• What you need to do: Reproduce the entries exactly.

── Dataset content ──

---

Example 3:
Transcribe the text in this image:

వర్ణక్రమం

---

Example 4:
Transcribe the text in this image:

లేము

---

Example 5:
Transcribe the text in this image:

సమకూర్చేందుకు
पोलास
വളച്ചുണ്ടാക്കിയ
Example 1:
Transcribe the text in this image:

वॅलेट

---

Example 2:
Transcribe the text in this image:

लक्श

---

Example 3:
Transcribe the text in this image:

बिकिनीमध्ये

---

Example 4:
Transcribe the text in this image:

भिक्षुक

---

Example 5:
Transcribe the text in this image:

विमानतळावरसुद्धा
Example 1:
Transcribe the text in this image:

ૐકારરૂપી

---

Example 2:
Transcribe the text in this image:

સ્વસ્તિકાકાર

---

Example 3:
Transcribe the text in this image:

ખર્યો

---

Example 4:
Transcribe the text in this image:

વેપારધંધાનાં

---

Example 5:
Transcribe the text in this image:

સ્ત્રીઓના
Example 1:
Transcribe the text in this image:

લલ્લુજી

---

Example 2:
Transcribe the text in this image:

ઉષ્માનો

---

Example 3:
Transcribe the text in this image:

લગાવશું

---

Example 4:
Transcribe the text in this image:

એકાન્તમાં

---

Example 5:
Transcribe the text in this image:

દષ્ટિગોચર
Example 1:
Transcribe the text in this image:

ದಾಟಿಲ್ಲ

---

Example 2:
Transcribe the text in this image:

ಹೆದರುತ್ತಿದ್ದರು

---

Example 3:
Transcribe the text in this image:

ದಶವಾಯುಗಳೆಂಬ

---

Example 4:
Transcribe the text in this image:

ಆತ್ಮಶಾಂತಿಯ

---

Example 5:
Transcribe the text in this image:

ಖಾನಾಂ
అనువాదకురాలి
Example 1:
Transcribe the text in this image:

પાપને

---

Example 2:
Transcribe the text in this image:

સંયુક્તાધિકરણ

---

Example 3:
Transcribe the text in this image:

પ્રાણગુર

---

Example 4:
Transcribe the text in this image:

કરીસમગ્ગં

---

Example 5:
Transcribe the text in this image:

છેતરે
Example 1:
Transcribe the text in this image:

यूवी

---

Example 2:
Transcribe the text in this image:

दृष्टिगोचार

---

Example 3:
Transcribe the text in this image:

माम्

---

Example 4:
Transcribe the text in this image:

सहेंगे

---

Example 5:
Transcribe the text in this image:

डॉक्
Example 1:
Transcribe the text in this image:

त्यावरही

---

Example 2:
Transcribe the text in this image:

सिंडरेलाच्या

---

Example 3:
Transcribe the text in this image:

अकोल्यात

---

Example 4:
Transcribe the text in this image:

───

• Exercise answer:
---

Example 3:
Transcribe the text in this image:

వర్ణక్రమం

---

Example 4:
Transcribe the text in this image:

లేము

---

Example 5:
Transcribe the text in this image:

సమకూర్చేందుకు
पोलास
വളച്ചുണ്ടാക്കിയ
Example 1:
Transcribe the text in this image:

वॅलेट

---

Example 2:
Transcribe the text in this image:

लक्श

---

Example 3:
Transcribe the text in this image:

बिकिनीमध्ये

---

Example 4:
Transcribe the text in this image:

भिक्षुक

---

Example 5:
Transcribe the text in this image:

विमानतळावरसुद्धा
Example 1:
Transcribe the text in this image:

ૐકારરૂપી

---

Example 2:
Transcribe the text in this image:

સ્વસ્તિકાકાર

---

Example 3:
Transcribe the text in this image:

ખર્યો

---

Example 4:
Transcribe the text in this image:

વેપારધંધાનાં

---

Example 5:
Transcribe the text in this image:

સ્ત્રીઓના
Example 1:
Transcribe the text in this image:

લલ્લુજી

---

Example 2:
Transcribe the text in this image:

ઉષ્માનો

---

Example 3:
Transcribe the text in this image:

લગાવશું

---

Example 4:
Transcribe the text in this image:

એકાન્તમાં

---

Example 5:
Transcribe the text in this image:

દષ્ટિગોચર
Example 1:
Transcribe the text in this image:

ದಾಟಿಲ್ಲ

---

Example 2:
Transcribe the text in this image:

ಹೆದರುತ್ತಿದ್ದರು

---

Example 3:
Transcribe the text in this image:

ದಶವಾಯುಗಳೆಂಬ

---

Example 4:
Transcribe the text in this image:

ಆತ್ಮಶಾಂತಿಯ

---

Example 5:
Transcribe the text in this image:

ಖಾನಾಂ
అనువాదకురాలి
Example 1:
Transcribe the text in this image:

પાપને

---

Example 2:
Transcribe the text in this image:

સંયુક્તાધિકરણ

---

Example 3:
Transcribe the text in this image:

પ્રાણગુર

---

Example 4:
Transcribe the text in this image:

કરીસમગ્ગં

---

Example 5:
Transcribe the text in this image:

છેતરે
Example 1:
Transcribe the text in this image:

यूवी

---

Example 2:
Transcribe the text in this image:

दृष्टिगोचार

---

Example 3:
Transcribe the text in this image:

माम्

---

Example 4:
Transcribe the text in this image:

सहेंगे

---

Example 5:
Transcribe the text in this image:

डॉक्
Example 1:
Transcribe the text in this image:

त्यावरही

---

Example 2:
Transcribe the text in this image:

सिंडरेलाच्या

---

Example 3:
Transcribe the text in this image:

अकोल्यात

---

Example 4:
Transcribe the text in this image:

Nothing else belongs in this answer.